▶ _PROBLEM DETAILS_
Turn the lines in the records below, from the line with "collector number: 174" to the line with "county / district: Penobscot", into a numbered list, leaving out any blank lines.

▶ _SOURCE DATA_

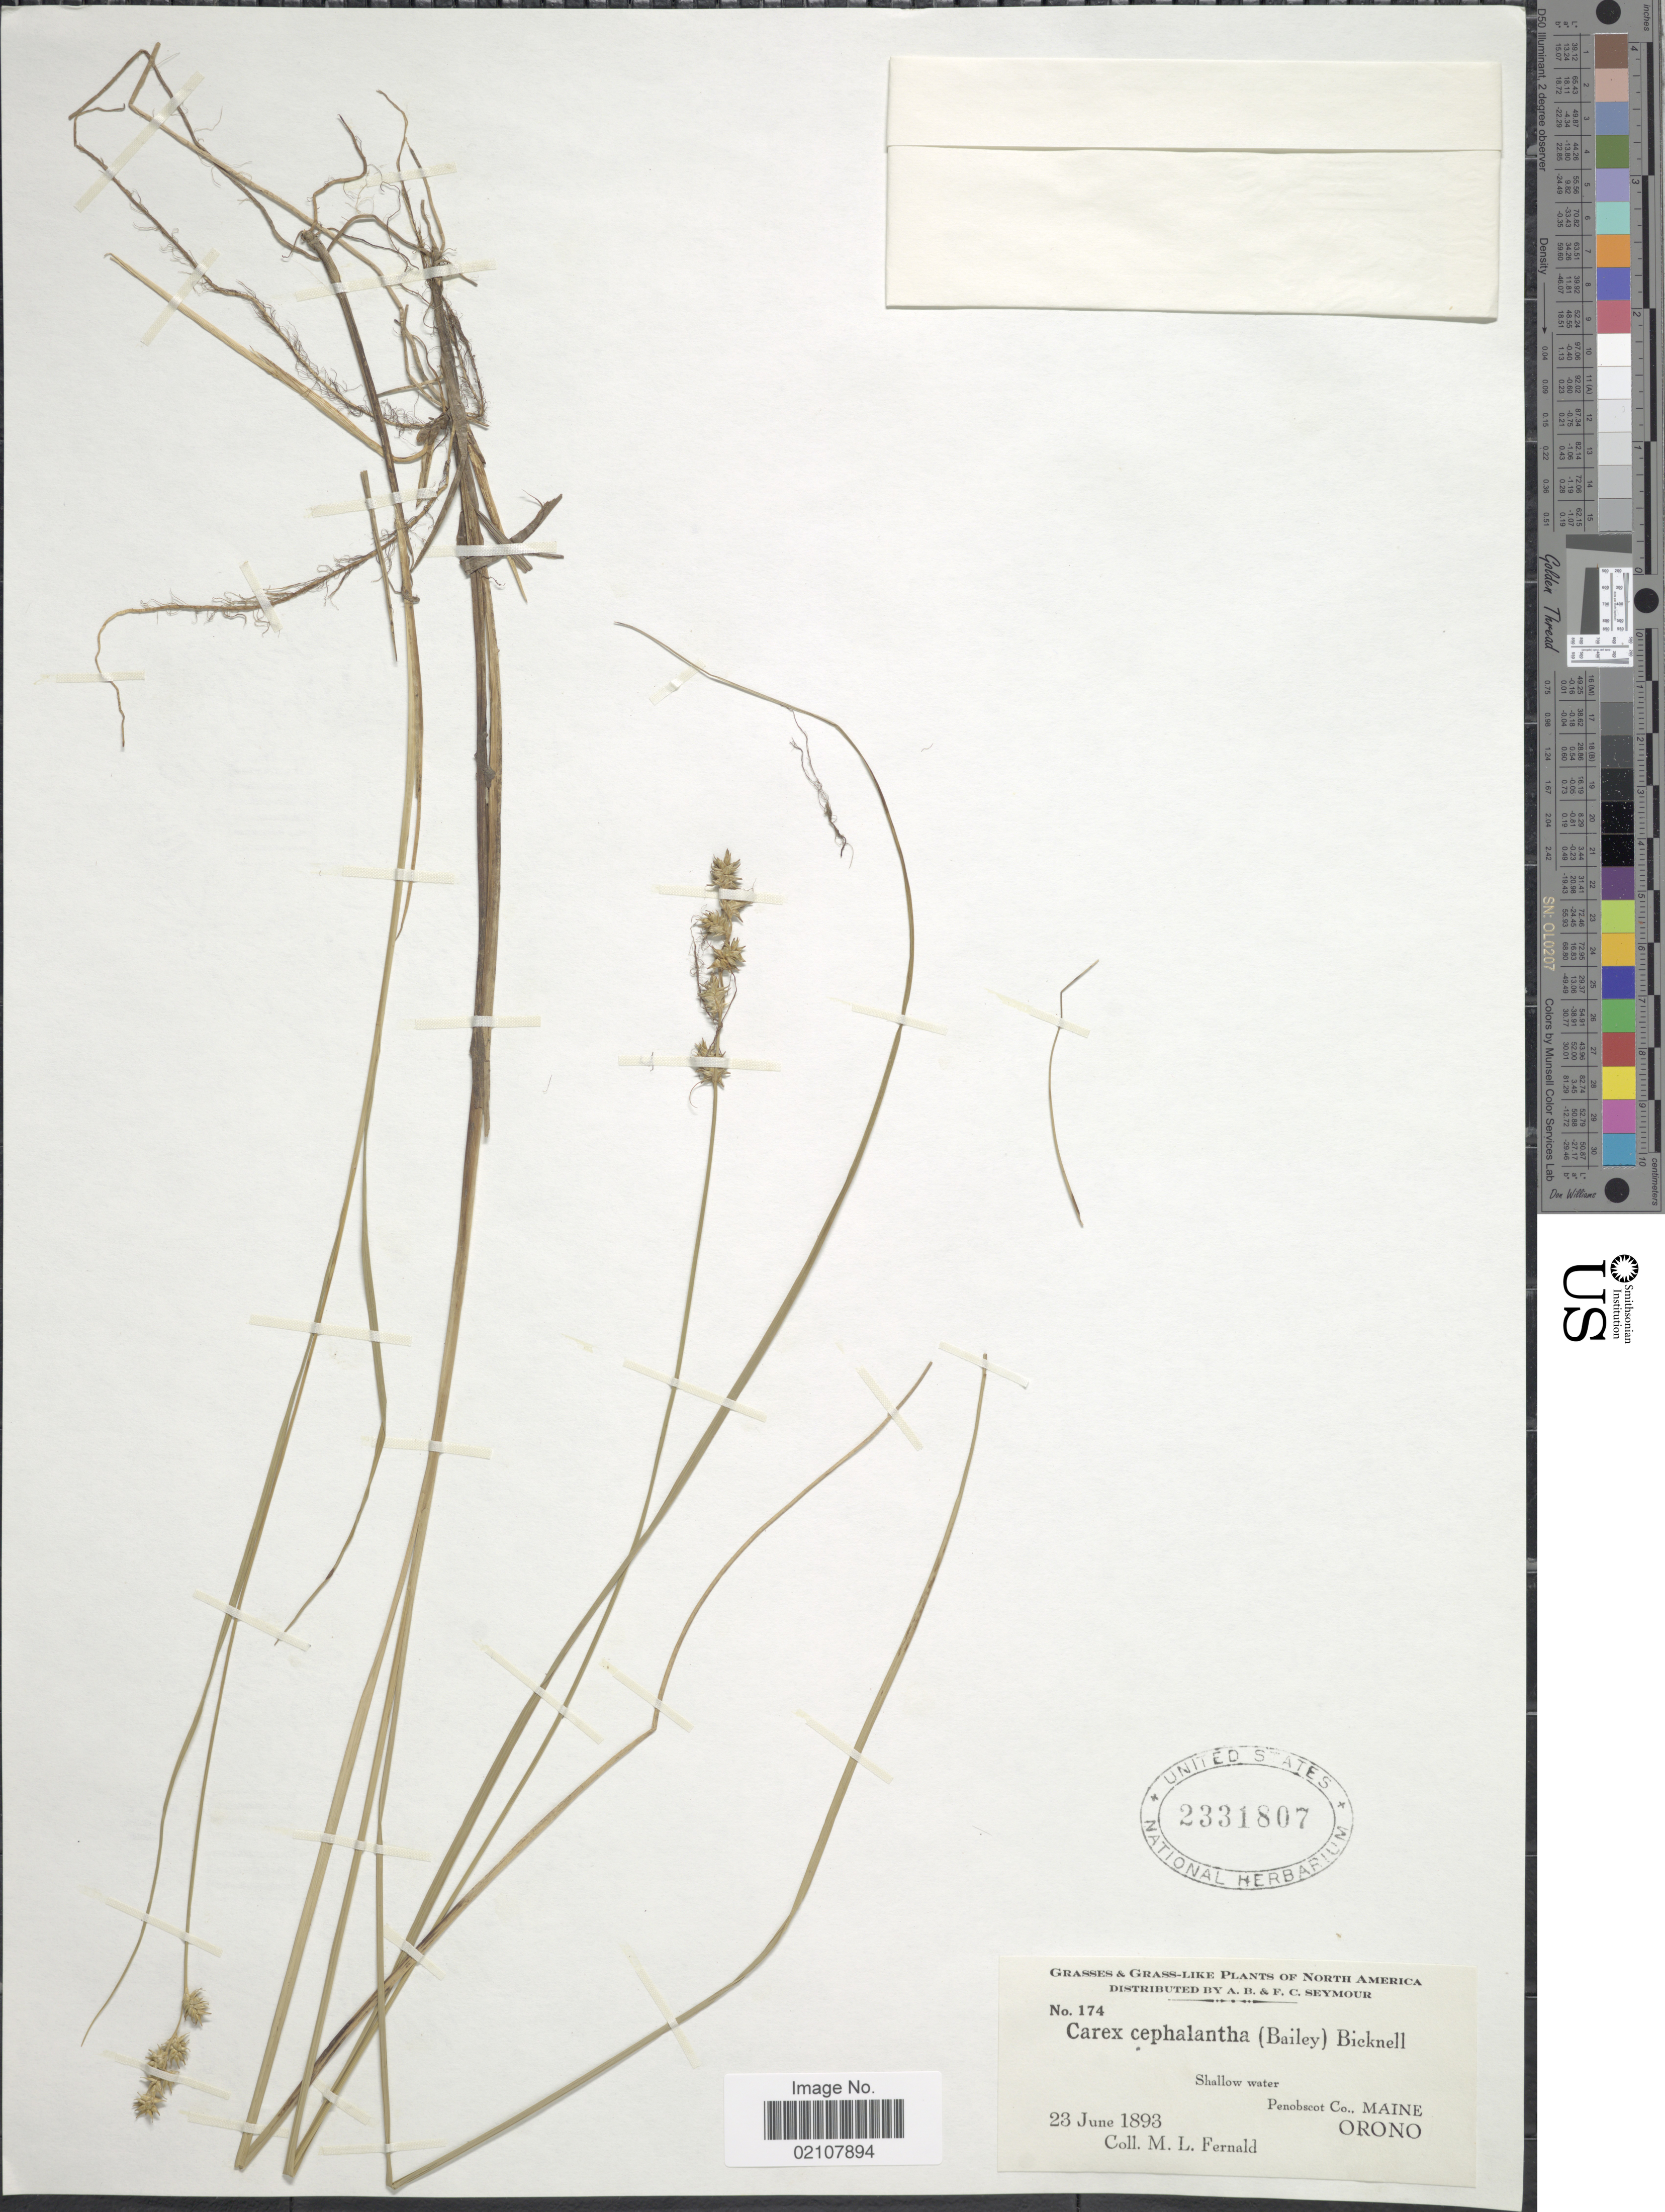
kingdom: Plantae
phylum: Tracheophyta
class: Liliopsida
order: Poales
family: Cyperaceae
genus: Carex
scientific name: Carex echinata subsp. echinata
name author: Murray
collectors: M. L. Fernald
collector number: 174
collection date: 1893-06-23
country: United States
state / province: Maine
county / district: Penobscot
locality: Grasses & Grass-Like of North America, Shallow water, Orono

--

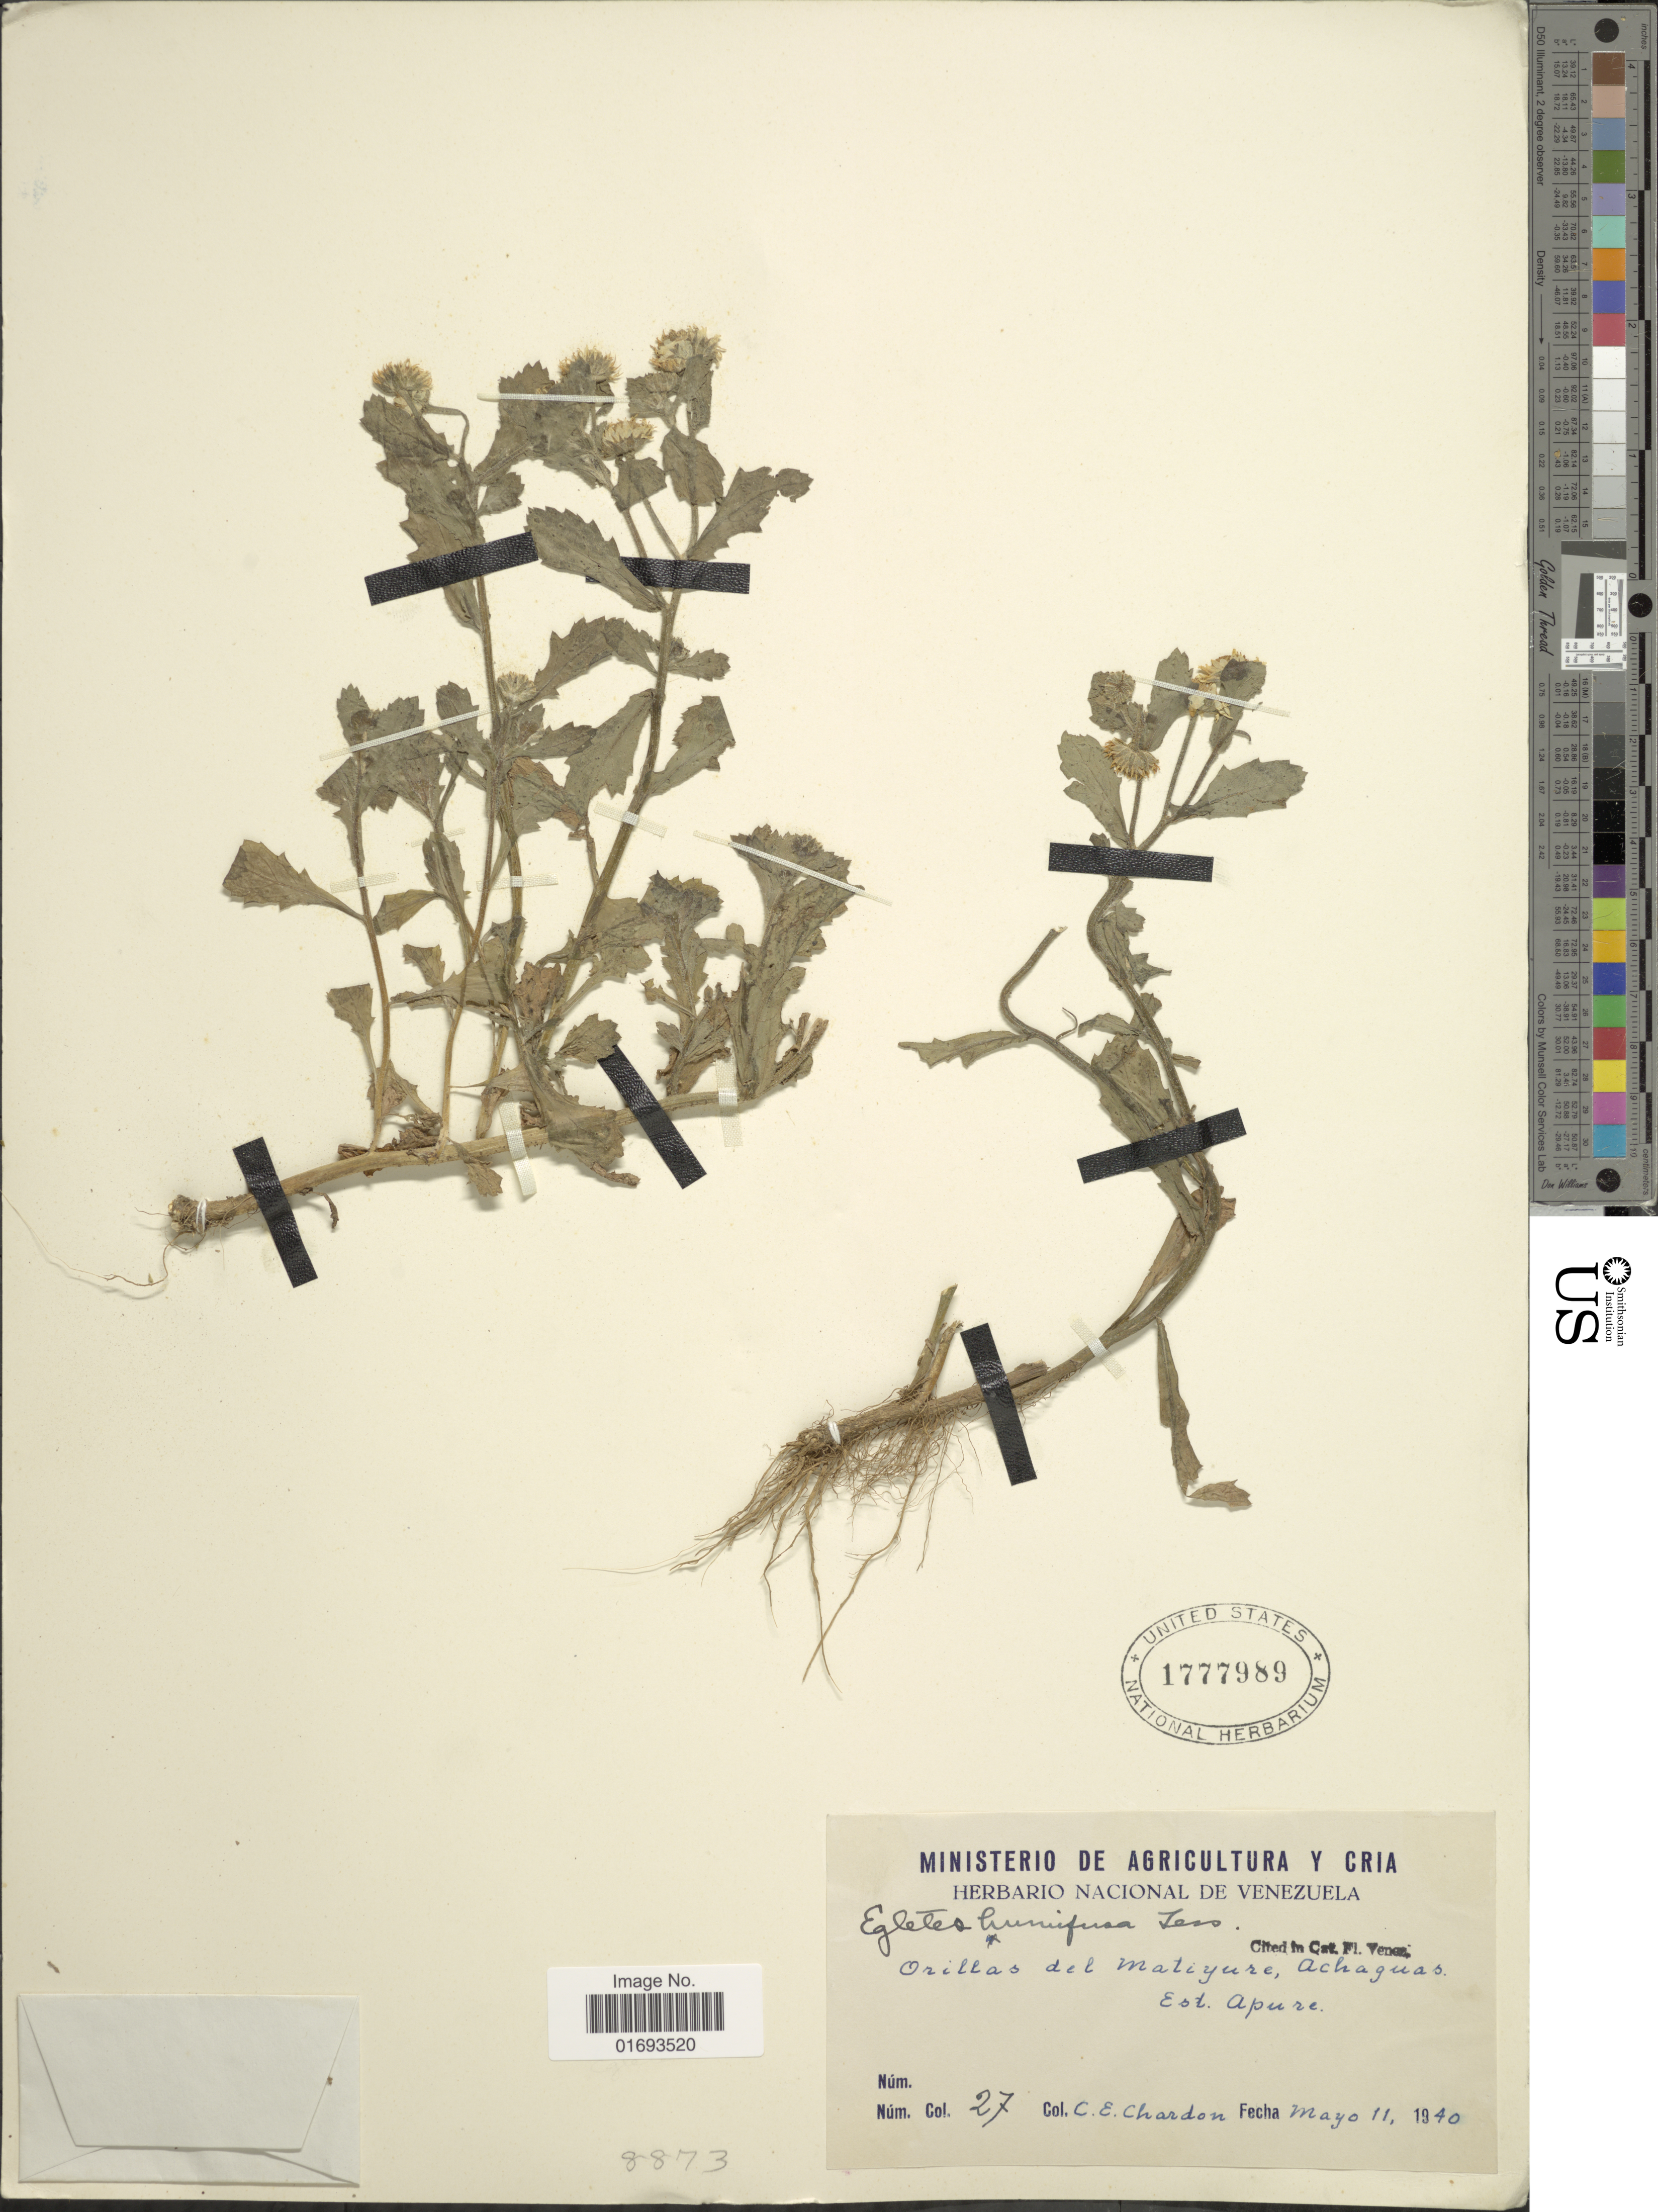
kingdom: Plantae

▶ _RESULT OF THIS TASK_
1. collector number: 174
2. collection date: 1893-06-23
3. country: United States
4. state / province: Maine
5. county / district: Penobscot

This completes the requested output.